Saved data entries

━━━━━━━━━━━━━━━━━━━━

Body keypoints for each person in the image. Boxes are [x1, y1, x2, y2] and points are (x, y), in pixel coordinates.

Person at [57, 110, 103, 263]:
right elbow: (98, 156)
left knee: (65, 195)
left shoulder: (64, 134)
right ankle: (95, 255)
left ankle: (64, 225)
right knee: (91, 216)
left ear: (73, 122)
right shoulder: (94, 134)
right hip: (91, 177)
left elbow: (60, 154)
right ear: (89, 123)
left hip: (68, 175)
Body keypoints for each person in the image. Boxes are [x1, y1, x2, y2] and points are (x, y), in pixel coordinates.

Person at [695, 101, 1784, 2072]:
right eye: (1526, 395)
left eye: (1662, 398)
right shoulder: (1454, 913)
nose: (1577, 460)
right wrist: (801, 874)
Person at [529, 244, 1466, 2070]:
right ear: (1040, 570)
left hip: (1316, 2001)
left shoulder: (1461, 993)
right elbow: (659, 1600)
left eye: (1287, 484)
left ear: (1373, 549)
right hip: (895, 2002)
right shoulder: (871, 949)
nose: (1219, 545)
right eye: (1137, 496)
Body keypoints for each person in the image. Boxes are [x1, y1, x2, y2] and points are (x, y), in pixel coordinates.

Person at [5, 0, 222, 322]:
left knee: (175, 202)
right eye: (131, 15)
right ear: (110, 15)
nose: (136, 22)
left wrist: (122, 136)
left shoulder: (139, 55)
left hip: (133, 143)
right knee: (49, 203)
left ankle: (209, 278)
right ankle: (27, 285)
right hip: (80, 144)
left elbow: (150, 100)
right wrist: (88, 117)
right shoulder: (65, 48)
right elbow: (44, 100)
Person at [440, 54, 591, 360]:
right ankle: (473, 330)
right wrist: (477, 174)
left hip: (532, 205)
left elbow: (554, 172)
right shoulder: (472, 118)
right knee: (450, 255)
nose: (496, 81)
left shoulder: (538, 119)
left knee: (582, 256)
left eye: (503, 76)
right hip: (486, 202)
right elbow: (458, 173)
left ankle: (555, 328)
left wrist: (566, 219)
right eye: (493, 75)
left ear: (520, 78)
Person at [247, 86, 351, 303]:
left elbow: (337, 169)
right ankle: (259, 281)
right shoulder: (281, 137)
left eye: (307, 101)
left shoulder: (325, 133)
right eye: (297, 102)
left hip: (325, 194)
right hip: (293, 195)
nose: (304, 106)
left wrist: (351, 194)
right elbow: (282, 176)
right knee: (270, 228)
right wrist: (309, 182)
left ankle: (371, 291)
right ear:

━━━━━━━━━━━━━━━━━━━━

▶ [Aim of the exercise]:
Every record shown above must be echoed exactly.

▶ [Finished task]:
Body keypoints for each person in the image. Boxes are [x1, y1, x2, y2] and points are (x, y), in pixel coordinates.

Person at [57, 110, 103, 263]:
right elbow: (98, 156)
left knee: (65, 195)
left shoulder: (64, 134)
right ankle: (95, 255)
left ankle: (64, 225)
right knee: (91, 216)
left ear: (73, 122)
right shoulder: (94, 134)
right hip: (91, 177)
left elbow: (60, 154)
right ear: (89, 123)
left hip: (68, 175)
Body keypoints for each person in the image. Boxes are [x1, y1, x2, y2] and points are (x, y), in pixel coordinates.

Person at [695, 101, 1784, 2072]:
right eye: (1526, 395)
left eye: (1662, 398)
right shoulder: (1454, 913)
nose: (1577, 460)
right wrist: (801, 874)
Person at [529, 244, 1466, 2070]:
right ear: (1040, 570)
left hip: (1316, 2001)
left shoulder: (1461, 993)
right elbow: (659, 1600)
left eye: (1287, 484)
left ear: (1373, 549)
right hip: (895, 2002)
right shoulder: (871, 949)
nose: (1219, 545)
right eye: (1137, 496)
Body keypoints for each person in the image. Boxes are [x1, y1, x2, y2] and points are (x, y), in pixel coordinates.

Person at [5, 0, 222, 322]:
left knee: (175, 202)
right eye: (131, 15)
right ear: (110, 15)
nose: (136, 22)
left wrist: (122, 136)
left shoulder: (139, 55)
left hip: (133, 143)
right knee: (49, 203)
left ankle: (209, 278)
right ankle: (27, 285)
right hip: (80, 144)
left elbow: (150, 100)
right wrist: (88, 117)
right shoulder: (65, 48)
right elbow: (44, 100)
Person at [440, 54, 591, 360]:
right ankle: (473, 330)
right wrist: (477, 174)
left hip: (532, 205)
left elbow: (554, 172)
right shoulder: (472, 118)
right knee: (450, 255)
nose: (496, 81)
left shoulder: (538, 119)
left knee: (582, 256)
left eye: (503, 76)
right hip: (486, 202)
right elbow: (458, 173)
left ankle: (555, 328)
left wrist: (566, 219)
right eye: (493, 75)
left ear: (520, 78)
Person at [247, 86, 351, 303]:
left elbow: (337, 169)
right ankle: (259, 281)
right shoulder: (281, 137)
left eye: (307, 101)
left shoulder: (325, 133)
right eye: (297, 102)
left hip: (325, 194)
right hip: (293, 195)
nose: (304, 106)
left wrist: (351, 194)
right elbow: (282, 176)
right knee: (270, 228)
right wrist: (309, 182)
left ankle: (371, 291)
right ear:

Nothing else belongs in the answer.